About this exercise: Could you please write out the data shown below, exactly and in full?
━━━ Material for this exercise
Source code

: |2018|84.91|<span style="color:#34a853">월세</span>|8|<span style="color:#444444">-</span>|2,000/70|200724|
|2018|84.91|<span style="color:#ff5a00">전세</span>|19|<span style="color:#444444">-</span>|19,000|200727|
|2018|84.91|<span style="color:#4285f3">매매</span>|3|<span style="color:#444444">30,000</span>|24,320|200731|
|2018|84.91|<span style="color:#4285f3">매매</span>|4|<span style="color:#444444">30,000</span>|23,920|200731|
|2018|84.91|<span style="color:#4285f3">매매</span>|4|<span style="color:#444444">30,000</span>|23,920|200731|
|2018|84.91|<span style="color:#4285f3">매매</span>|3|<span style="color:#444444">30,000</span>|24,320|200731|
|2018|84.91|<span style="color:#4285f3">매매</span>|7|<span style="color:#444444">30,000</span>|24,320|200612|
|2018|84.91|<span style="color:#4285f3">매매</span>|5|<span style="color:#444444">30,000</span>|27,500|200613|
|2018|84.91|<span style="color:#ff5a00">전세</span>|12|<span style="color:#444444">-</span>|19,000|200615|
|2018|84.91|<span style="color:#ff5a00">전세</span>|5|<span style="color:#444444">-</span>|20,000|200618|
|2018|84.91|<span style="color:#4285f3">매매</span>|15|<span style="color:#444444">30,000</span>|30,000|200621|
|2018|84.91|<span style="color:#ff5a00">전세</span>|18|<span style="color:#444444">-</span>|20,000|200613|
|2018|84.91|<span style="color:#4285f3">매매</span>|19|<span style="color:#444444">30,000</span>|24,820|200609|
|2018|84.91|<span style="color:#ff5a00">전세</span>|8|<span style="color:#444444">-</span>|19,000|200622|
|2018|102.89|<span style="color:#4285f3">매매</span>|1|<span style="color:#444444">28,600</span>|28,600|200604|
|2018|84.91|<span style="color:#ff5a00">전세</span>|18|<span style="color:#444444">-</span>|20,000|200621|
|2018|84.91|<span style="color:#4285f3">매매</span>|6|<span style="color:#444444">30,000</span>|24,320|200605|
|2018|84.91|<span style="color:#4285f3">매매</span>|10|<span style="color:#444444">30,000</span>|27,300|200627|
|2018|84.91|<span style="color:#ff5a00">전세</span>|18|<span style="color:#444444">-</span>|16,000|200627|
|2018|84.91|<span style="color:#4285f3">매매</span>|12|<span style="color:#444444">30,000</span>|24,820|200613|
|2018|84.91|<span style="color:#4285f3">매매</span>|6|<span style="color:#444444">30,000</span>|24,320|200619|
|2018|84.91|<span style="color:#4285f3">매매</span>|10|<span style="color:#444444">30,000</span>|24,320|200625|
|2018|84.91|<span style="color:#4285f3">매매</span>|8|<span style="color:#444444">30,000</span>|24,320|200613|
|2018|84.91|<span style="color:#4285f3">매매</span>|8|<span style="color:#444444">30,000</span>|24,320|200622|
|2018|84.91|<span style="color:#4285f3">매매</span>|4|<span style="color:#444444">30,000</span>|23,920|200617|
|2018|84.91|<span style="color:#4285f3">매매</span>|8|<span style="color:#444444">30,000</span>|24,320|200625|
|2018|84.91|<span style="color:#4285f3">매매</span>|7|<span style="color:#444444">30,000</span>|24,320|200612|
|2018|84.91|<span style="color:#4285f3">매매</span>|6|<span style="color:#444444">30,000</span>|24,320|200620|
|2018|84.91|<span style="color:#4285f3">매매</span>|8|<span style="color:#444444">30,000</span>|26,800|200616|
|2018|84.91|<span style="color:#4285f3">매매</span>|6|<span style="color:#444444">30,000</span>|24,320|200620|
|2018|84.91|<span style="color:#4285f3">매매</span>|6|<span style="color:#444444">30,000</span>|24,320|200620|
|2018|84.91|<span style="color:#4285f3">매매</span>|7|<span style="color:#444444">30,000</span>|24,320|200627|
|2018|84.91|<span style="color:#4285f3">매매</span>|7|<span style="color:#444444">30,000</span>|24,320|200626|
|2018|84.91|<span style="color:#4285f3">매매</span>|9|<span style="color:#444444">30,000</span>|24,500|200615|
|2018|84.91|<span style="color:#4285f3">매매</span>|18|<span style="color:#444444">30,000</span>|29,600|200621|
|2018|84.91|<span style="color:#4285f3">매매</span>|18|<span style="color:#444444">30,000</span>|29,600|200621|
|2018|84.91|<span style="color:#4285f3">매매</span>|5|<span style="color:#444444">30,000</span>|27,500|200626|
━━━━━━
Reply:
Source code

: |2018|84.91|<span style="color:#34a853">월세</span>|8|<span style="color:#444444">-</span>|2,000/70|200724|
|2018|84.91|<span style="color:#ff5a00">전세</span>|19|<span style="color:#444444">-</span>|19,000|200727|
|2018|84.91|<span style="color:#4285f3">매매</span>|3|<span style="color:#444444">30,000</span>|24,320|200731|
|2018|84.91|<span style="color:#4285f3">매매</span>|4|<span style="color:#444444">30,000</span>|23,920|200731|
|2018|84.91|<span style="color:#4285f3">매매</span>|4|<span style="color:#444444">30,000</span>|23,920|200731|
|2018|84.91|<span style="color:#4285f3">매매</span>|3|<span style="color:#444444">30,000</span>|24,320|200731|
|2018|84.91|<span style="color:#4285f3">매매</span>|7|<span style="color:#444444">30,000</span>|24,320|200612|
|2018|84.91|<span style="color:#4285f3">매매</span>|5|<span style="color:#444444">30,000</span>|27,500|200613|
|2018|84.91|<span style="color:#ff5a00">전세</span>|12|<span style="color:#444444">-</span>|19,000|200615|
|2018|84.91|<span style="color:#ff5a00">전세</span>|5|<span style="color:#444444">-</span>|20,000|200618|
|2018|84.91|<span style="color:#4285f3">매매</span>|15|<span style="color:#444444">30,000</span>|30,000|200621|
|2018|84.91|<span style="color:#ff5a00">전세</span>|18|<span style="color:#444444">-</span>|20,000|200613|
|2018|84.91|<span style="color:#4285f3">매매</span>|19|<span style="color:#444444">30,000</span>|24,820|200609|
|2018|84.91|<span style="color:#ff5a00">전세</span>|8|<span style="color:#444444">-</span>|19,000|200622|
|2018|102.89|<span style="color:#4285f3">매매</span>|1|<span style="color:#444444">28,600</span>|28,600|200604|
|2018|84.91|<span style="color:#ff5a00">전세</span>|18|<span style="color:#444444">-</span>|20,000|200621|
|2018|84.91|<span style="color:#4285f3">매매</span>|6|<span style="color:#444444">30,000</span>|24,320|200605|
|2018|84.91|<span style="color:#4285f3">매매</span>|10|<span style="color:#444444">30,000</span>|27,300|200627|
|2018|84.91|<span style="color:#ff5a00">전세</span>|18|<span style="color:#444444">-</span>|16,000|200627|
|2018|84.91|<span style="color:#4285f3">매매</span>|12|<span style="color:#444444">30,000</span>|24,820|200613|
|2018|84.91|<span style="color:#4285f3">매매</span>|6|<span style="color:#444444">30,000</span>|24,320|200619|
|2018|84.91|<span style="color:#4285f3">매매</span>|10|<span style="color:#444444">30,000</span>|24,320|200625|
|2018|84.91|<span style="color:#4285f3">매매</span>|8|<span style="color:#444444">30,000</span>|24,320|200613|
|2018|84.91|<span style="color:#4285f3">매매</span>|8|<span style="color:#444444">30,000</span>|24,320|200622|
|2018|84.91|<span style="color:#4285f3">매매</span>|4|<span style="color:#444444">30,000</span>|23,920|200617|
|2018|84.91|<span style="color:#4285f3">매매</span>|8|<span style="color:#444444">30,000</span>|24,320|200625|
|2018|84.91|<span style="color:#4285f3">매매</span>|7|<span style="color:#444444">30,000</span>|24,320|200612|
|2018|84.91|<span style="color:#4285f3">매매</span>|6|<span style="color:#444444">30,000</span>|24,320|200620|
|2018|84.91|<span style="color:#4285f3">매매</span>|8|<span style="color:#444444">30,000</span>|26,800|200616|
|2018|84.91|<span style="color:#4285f3">매매</span>|6|<span style="color:#444444">30,000</span>|24,320|200620|
|2018|84.91|<span style="color:#4285f3">매매</span>|6|<span style="color:#444444">30,000</span>|24,320|200620|
|2018|84.91|<span style="color:#4285f3">매매</span>|7|<span style="color:#444444">30,000</span>|24,320|200627|
|2018|84.91|<span style="color:#4285f3">매매</span>|7|<span style="color:#444444">30,000</span>|24,320|200626|
|2018|84.91|<span style="color:#4285f3">매매</span>|9|<span style="color:#444444">30,000</span>|24,500|200615|
|2018|84.91|<span style="color:#4285f3">매매</span>|18|<span style="color:#444444">30,000</span>|29,600|200621|
|2018|84.91|<span style="color:#4285f3">매매</span>|18|<span style="color:#444444">30,000</span>|29,600|200621|
|2018|84.91|<span style="color:#4285f3">매매</span>|5|<span style="color:#444444">30,000</span>|27,500|200626|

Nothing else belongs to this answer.